Stored records
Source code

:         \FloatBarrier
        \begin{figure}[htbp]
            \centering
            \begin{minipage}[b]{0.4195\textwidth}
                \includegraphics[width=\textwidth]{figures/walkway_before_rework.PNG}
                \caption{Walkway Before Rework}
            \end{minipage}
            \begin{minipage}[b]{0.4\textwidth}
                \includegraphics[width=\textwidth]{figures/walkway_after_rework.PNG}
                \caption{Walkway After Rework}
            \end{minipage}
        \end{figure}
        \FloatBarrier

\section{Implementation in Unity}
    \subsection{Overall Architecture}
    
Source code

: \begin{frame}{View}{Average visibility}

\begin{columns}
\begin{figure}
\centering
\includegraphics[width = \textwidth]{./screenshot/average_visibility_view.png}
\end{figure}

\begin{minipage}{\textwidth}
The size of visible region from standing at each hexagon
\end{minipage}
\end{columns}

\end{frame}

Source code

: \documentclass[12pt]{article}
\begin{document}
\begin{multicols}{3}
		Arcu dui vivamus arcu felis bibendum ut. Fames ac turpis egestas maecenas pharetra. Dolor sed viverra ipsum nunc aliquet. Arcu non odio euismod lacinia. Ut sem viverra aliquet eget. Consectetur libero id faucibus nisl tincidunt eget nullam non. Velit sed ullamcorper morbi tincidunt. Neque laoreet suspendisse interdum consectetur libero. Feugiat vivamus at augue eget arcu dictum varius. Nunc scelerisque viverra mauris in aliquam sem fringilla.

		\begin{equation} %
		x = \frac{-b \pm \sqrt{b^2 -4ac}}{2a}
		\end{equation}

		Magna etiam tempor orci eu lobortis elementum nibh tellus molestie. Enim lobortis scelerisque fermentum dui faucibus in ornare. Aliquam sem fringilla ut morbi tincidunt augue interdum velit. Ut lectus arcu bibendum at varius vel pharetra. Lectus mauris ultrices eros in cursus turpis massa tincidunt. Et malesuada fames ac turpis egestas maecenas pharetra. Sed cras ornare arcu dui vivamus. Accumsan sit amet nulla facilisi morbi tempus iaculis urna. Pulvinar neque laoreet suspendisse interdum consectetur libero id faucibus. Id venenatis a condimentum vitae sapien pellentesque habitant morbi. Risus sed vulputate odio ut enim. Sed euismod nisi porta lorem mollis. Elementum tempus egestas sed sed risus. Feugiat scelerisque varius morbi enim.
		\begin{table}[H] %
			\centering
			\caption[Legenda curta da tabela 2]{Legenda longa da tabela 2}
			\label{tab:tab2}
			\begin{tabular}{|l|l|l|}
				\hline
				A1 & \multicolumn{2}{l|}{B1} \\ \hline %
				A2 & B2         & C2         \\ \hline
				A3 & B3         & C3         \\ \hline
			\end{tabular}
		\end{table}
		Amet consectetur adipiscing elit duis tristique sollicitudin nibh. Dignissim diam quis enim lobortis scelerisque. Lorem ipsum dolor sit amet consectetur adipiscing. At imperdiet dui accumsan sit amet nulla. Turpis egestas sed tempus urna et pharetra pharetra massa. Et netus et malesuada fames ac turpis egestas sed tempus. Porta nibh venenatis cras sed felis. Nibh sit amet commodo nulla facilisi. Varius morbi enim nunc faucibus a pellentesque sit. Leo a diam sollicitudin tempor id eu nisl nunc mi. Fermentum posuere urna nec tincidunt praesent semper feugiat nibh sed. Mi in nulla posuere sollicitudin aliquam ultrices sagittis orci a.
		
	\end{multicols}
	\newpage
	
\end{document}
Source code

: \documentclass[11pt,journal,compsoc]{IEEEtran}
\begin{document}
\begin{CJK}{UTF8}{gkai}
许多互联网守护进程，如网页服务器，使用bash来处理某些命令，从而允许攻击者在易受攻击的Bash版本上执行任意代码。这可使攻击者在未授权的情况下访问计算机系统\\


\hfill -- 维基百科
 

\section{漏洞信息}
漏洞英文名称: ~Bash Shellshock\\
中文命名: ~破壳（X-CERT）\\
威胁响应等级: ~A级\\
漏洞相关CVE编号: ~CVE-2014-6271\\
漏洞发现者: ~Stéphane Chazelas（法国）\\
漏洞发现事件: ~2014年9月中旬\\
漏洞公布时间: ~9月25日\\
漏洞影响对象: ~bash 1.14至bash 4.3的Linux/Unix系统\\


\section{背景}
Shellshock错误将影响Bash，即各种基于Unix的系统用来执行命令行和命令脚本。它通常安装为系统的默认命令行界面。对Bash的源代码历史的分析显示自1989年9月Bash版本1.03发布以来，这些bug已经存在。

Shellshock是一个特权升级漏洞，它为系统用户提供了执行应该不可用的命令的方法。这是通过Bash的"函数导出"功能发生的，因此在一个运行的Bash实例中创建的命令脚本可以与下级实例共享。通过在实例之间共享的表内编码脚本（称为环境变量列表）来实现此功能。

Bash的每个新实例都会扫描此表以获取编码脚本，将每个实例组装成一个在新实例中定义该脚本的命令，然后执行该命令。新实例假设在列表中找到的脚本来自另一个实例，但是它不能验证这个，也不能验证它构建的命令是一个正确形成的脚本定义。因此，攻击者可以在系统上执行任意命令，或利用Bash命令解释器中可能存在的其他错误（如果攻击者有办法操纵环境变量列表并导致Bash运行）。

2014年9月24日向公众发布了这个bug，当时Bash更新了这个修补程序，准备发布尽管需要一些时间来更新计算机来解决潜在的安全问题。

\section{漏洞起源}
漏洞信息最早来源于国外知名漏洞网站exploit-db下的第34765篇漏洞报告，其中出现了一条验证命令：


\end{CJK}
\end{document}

__HOW TO COMPLETE THIS TASK__
All entries given above are to be printed again exactly.

__YOUR SOLUTION__
Source code

:         \FloatBarrier
        \begin{figure}[htbp]
            \centering
            \begin{minipage}[b]{0.4195\textwidth}
                \includegraphics[width=\textwidth]{figures/walkway_before_rework.PNG}
                \caption{Walkway Before Rework}
            \end{minipage}
            \begin{minipage}[b]{0.4\textwidth}
                \includegraphics[width=\textwidth]{figures/walkway_after_rework.PNG}
                \caption{Walkway After Rework}
            \end{minipage}
        \end{figure}
        \FloatBarrier

\section{Implementation in Unity}
    \subsection{Overall Architecture}
    
Source code

: \begin{frame}{View}{Average visibility}

\begin{columns}
\begin{figure}
\centering
\includegraphics[width = \textwidth]{./screenshot/average_visibility_view.png}
\end{figure}

\begin{minipage}{\textwidth}
The size of visible region from standing at each hexagon
\end{minipage}
\end{columns}

\end{frame}

Source code

: \documentclass[12pt]{article}
\begin{document}
\begin{multicols}{3}
		Arcu dui vivamus arcu felis bibendum ut. Fames ac turpis egestas maecenas pharetra. Dolor sed viverra ipsum nunc aliquet. Arcu non odio euismod lacinia. Ut sem viverra aliquet eget. Consectetur libero id faucibus nisl tincidunt eget nullam non. Velit sed ullamcorper morbi tincidunt. Neque laoreet suspendisse interdum consectetur libero. Feugiat vivamus at augue eget arcu dictum varius. Nunc scelerisque viverra mauris in aliquam sem fringilla.

		\begin{equation} %
		x = \frac{-b \pm \sqrt{b^2 -4ac}}{2a}
		\end{equation}

		Magna etiam tempor orci eu lobortis elementum nibh tellus molestie. Enim lobortis scelerisque fermentum dui faucibus in ornare. Aliquam sem fringilla ut morbi tincidunt augue interdum velit. Ut lectus arcu bibendum at varius vel pharetra. Lectus mauris ultrices eros in cursus turpis massa tincidunt. Et malesuada fames ac turpis egestas maecenas pharetra. Sed cras ornare arcu dui vivamus. Accumsan sit amet nulla facilisi morbi tempus iaculis urna. Pulvinar neque laoreet suspendisse interdum consectetur libero id faucibus. Id venenatis a condimentum vitae sapien pellentesque habitant morbi. Risus sed vulputate odio ut enim. Sed euismod nisi porta lorem mollis. Elementum tempus egestas sed sed risus. Feugiat scelerisque varius morbi enim.
		\begin{table}[H] %
			\centering
			\caption[Legenda curta da tabela 2]{Legenda longa da tabela 2}
			\label{tab:tab2}
			\begin{tabular}{|l|l|l|}
				\hline
				A1 & \multicolumn{2}{l|}{B1} \\ \hline %
				A2 & B2         & C2         \\ \hline
				A3 & B3         & C3         \\ \hline
			\end{tabular}
		\end{table}
		Amet consectetur adipiscing elit duis tristique sollicitudin nibh. Dignissim diam quis enim lobortis scelerisque. Lorem ipsum dolor sit amet consectetur adipiscing. At imperdiet dui accumsan sit amet nulla. Turpis egestas sed tempus urna et pharetra pharetra massa. Et netus et malesuada fames ac turpis egestas sed tempus. Porta nibh venenatis cras sed felis. Nibh sit amet commodo nulla facilisi. Varius morbi enim nunc faucibus a pellentesque sit. Leo a diam sollicitudin tempor id eu nisl nunc mi. Fermentum posuere urna nec tincidunt praesent semper feugiat nibh sed. Mi in nulla posuere sollicitudin aliquam ultrices sagittis orci a.
		
	\end{multicols}
	\newpage
	
\end{document}
Source code

: \documentclass[11pt,journal,compsoc]{IEEEtran}
\begin{document}
\begin{CJK}{UTF8}{gkai}
许多互联网守护进程，如网页服务器，使用bash来处理某些命令，从而允许攻击者在易受攻击的Bash版本上执行任意代码。这可使攻击者在未授权的情况下访问计算机系统\\


\hfill -- 维基百科
 

\section{漏洞信息}
漏洞英文名称: ~Bash Shellshock\\
中文命名: ~破壳（X-CERT）\\
威胁响应等级: ~A级\\
漏洞相关CVE编号: ~CVE-2014-6271\\
漏洞发现者: ~Stéphane Chazelas（法国）\\
漏洞发现事件: ~2014年9月中旬\\
漏洞公布时间: ~9月25日\\
漏洞影响对象: ~bash 1.14至bash 4.3的Linux/Unix系统\\


\section{背景}
Shellshock错误将影响Bash，即各种基于Unix的系统用来执行命令行和命令脚本。它通常安装为系统的默认命令行界面。对Bash的源代码历史的分析显示自1989年9月Bash版本1.03发布以来，这些bug已经存在。

Shellshock是一个特权升级漏洞，它为系统用户提供了执行应该不可用的命令的方法。这是通过Bash的"函数导出"功能发生的，因此在一个运行的Bash实例中创建的命令脚本可以与下级实例共享。通过在实例之间共享的表内编码脚本（称为环境变量列表）来实现此功能。

Bash的每个新实例都会扫描此表以获取编码脚本，将每个实例组装成一个在新实例中定义该脚本的命令，然后执行该命令。新实例假设在列表中找到的脚本来自另一个实例，但是它不能验证这个，也不能验证它构建的命令是一个正确形成的脚本定义。因此，攻击者可以在系统上执行任意命令，或利用Bash命令解释器中可能存在的其他错误（如果攻击者有办法操纵环境变量列表并导致Bash运行）。

2014年9月24日向公众发布了这个bug，当时Bash更新了这个修补程序，准备发布尽管需要一些时间来更新计算机来解决潜在的安全问题。

\section{漏洞起源}
漏洞信息最早来源于国外知名漏洞网站exploit-db下的第34765篇漏洞报告，其中出现了一条验证命令：


\end{CJK}
\end{document}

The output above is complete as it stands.